The main difference between Antti Niemi(notes) in 2010 and Corey Crawford(notes) in 2011 is an economic one: The Blackhawks didn't meet Niemi's contract terms and then walked away from a $2.75 million arbitration award in August after a summer of tumultuous roster turnover.
This time, GM Stan Bowman locked up his keeper early. Crawford agreed to a 3-year, $8 million deal announced on Thursday.

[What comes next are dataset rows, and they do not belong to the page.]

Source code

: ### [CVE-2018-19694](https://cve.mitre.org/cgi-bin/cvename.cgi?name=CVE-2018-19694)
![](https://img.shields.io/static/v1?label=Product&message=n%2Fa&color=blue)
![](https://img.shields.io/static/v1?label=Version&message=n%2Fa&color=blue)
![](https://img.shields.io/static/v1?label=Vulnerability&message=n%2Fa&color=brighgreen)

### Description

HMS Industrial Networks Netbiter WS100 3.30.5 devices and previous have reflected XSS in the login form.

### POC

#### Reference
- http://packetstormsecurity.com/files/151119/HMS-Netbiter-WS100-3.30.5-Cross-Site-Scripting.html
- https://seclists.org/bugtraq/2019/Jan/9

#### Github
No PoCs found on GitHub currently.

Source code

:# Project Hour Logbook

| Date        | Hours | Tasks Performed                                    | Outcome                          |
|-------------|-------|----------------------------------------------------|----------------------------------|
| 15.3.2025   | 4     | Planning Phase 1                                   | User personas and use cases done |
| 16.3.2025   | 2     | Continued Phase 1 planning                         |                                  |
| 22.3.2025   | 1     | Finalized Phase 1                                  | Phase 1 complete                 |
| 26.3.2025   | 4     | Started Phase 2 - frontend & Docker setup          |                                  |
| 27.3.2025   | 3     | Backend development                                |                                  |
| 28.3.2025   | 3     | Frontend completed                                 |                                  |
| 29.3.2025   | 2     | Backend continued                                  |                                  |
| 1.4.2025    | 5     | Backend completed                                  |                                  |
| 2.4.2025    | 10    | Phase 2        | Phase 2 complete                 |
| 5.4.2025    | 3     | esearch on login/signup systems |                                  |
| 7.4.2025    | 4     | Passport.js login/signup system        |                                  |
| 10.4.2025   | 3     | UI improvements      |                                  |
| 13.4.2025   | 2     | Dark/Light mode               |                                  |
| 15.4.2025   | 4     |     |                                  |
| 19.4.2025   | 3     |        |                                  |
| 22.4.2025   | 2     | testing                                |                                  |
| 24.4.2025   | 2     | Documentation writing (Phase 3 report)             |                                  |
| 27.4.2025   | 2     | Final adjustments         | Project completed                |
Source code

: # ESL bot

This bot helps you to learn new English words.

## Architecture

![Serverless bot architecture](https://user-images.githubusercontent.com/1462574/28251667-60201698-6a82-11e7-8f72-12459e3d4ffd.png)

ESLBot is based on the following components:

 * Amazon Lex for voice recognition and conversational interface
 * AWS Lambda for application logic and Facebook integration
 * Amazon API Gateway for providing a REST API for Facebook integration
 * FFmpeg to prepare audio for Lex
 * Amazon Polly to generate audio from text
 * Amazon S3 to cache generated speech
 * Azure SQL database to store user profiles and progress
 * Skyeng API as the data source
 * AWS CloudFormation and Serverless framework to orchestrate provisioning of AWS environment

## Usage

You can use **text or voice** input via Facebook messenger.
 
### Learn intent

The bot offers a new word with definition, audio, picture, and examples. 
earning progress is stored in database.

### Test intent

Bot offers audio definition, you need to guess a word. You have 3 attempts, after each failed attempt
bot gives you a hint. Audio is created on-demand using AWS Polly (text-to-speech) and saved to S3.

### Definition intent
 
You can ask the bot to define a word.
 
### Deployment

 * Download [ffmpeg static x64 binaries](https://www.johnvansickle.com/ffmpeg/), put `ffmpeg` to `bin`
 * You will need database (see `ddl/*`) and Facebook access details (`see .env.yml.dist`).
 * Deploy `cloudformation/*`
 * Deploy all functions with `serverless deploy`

Crawford gets $3.25 million, $2.25 million, and then $2.5 million in the final year, via ESPN.com's Pierre LeBrun. (Terms via ESPN Chicago.)

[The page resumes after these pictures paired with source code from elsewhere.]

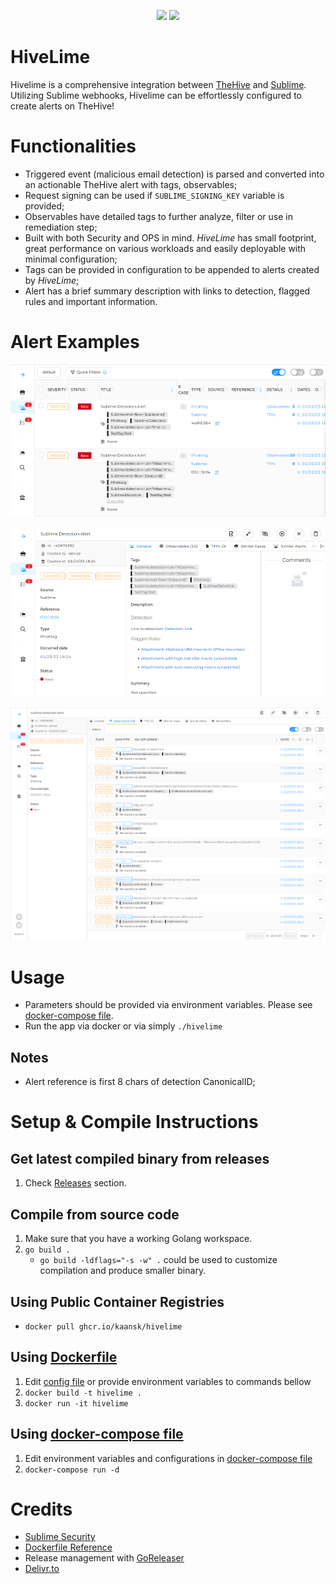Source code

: <p align="center">
  <img src="https://goreportcard.com/badge/github.com/KaanSK/hivelime" />
  <img src="https://ghcr-badge.deta.dev/kaansk/hivelime/size" />
<!--   <img src="https://img.shields.io/github/downloads/kaansk/hivelime/total?color=%233ABE25&label=Release%20Downloads" /> -->
</p>

# HiveLime
Hivelime is a comprehensive integration between [TheHive](https://www.strangebee.com/thehive/) and [Sublime](https://sublimesecurity.com/). Utilizing Sublime webhooks, Hivelime can be effortlessly configured to create alerts on TheHive!

# Functionalities
* Triggered event (malicious email detection) is parsed and converted into an actionable TheHive alert with tags, observables;
* Request signing can be used if `SUBLIME_SIGNING_KEY` variable is provided;
* Observables have detailed tags to further analyze, filter or use in remediation step;
* Built with both Security and OPS in mind. _HiveLime_ has small footprint, great performance on various workloads and easily deployable with minimal configuration;
* Tags can be provided in configuration to be appended to alerts created by _HiveLime_;
* Alert has a brief summary description with links to detection, flagged rules and important information.

# Alert Examples
![Observable example](images/alerts.png)

![Observable example](images/alert_desc.png)

![Observable example](images/observables.png)


# Usage
* Parameters should be provided via environment variables. Please see [docker-compose file](docker-compose.yml).
* Run the app via docker or via simply `./hivelime`

## Notes
* Alert reference is first 8 chars of detection CanonicalID;

# Setup & Compile Instructions
## Get latest compiled binary from releases
1. Check [Releases](https://github.com/KaanSK/hivelime/releases/latest)  section.

## Compile from source code
1. Make sure that you have a working Golang workspace.
2. `go build .`
    * `go build -ldflags="-s -w" .` could be used to customize compilation and produce smaller binary.

## Using Public Container Registries
* `docker pull ghcr.io/kaansk/hivelime`

## Using [Dockerfile](Dockerfile)
1. Edit [config file](conf.yaml) or provide environment variables to commands bellow
2. `docker build -t hivelime .`
3. `docker run -it hivelime`

## Using [docker-compose file](docker-compose.yml)
1. Edit environment variables and configurations in [docker-compose file](docker-compose.yml)
2. `docker-compose run -d`

# Credits
* [Sublime Security](https://sublimesecurity.com/)
* [Dockerfile Reference](https://www.cloudreach.com/en/resources/blog/cts-build-golang-dockerfiles/) 
* Release management with [GoReleaser](https://goreleaser.com)
* [Delivr.to](https://delivr.to/)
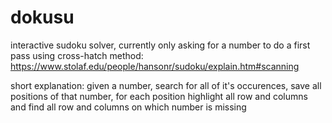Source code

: # dokusu

interactive sudoku solver, currently only asking for a number to do a first pass using cross-hatch method: https://www.stolaf.edu/people/hansonr/sudoku/explain.htm#scanning

short explanation:
given a number, search for all of it's occurences, save all positions of that number, for each position highlight all row and columns and find all row and columns on which number is missing
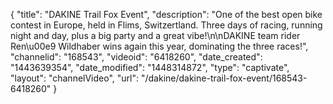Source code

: {
    "title": "DAKINE Trail Fox Event",
    "description": "One of the best open bike contest in Europe, held in Flims, Switzertland.  Three days of racing, running night and day, plus a big party and a great vibe!\n\nDAKINE team rider Ren\u00e9 Wildhaber wins again this year, dominating the three races!",
    "channelid": "168543",
    "videoid": "6418260",
    "date_created": "1443639354",
    "date_modified": "1448314872",
    "type": "captivate",
    "layout": "channelVideo",
    "url": "\/dakine\/dakine-trail-fox-event\/168543-6418260"
}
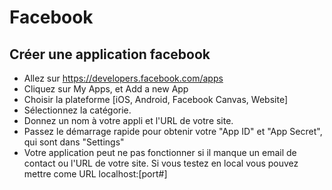 # Facebook

## Créer une application facebook

- Allez sur https://developers.facebook.com/apps
- Cliquez sur My Apps, et Add a new App
- Choisir la plateforme [iOS, Android, Facebook Canvas, Website]
- Sélectionnez la catégorie.
- Donnez un nom à votre appli et l'URL de votre site.
- Passez le démarrage rapide pour obtenir votre "App ID" et "App Secret", qui sont dans "Settings"
- Votre application peut ne pas fonctionner si il manque un email de contact ou l'URL de votre site. Si vous testez en local vous pouvez mettre come URL localhost:[port#]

"Corey wanted to be a Blackhawk, and we wanted him back," said Bowman. "The agent was very reasonable throughout."
Added Bowman: "I was confident all along that we were going to get Corey signed."
Crawford, 26, earned the starting job during the regular season as a rookie, starting 55 games and going 33-18-6. He led all rookies in wins and was second to Cory Schneider(notes) with a 2.30 GAA. Crawford had four shutouts in the regular season.
In the playoffs, there's no question he established himself as a big game keeper for Chicago: 2.21 GAA, .927 save percentage and a shutout during the Blackhawks' 7-game loss to the Vancouver Canucks.
"It's great to get it done early," said Crawford. "I can just focus on workouts, getting prepared for next season."
His $2.67 million cap hit puts him below what Niemi would have made and above the $2.25 million hit for Jimmy Howard(notes) of the Detroit Red Wings, who signed his extension in February. (And, of course, well below the $5.625 hit Cristobal Huet(notes) would still carry in the NHL had the Blackhawks not made him go "poof.")
Detroit went two years with Howard. The Blackhawks went three with Crawford. Bowman was happy to have that kind of consistency between the pipes.
"We've been working on this, making sure this was done," he said. "It's our most important position, and we wanted to get some stability there. We had a number of different No. 1s year to year. It's nice to know we don't have to go through that."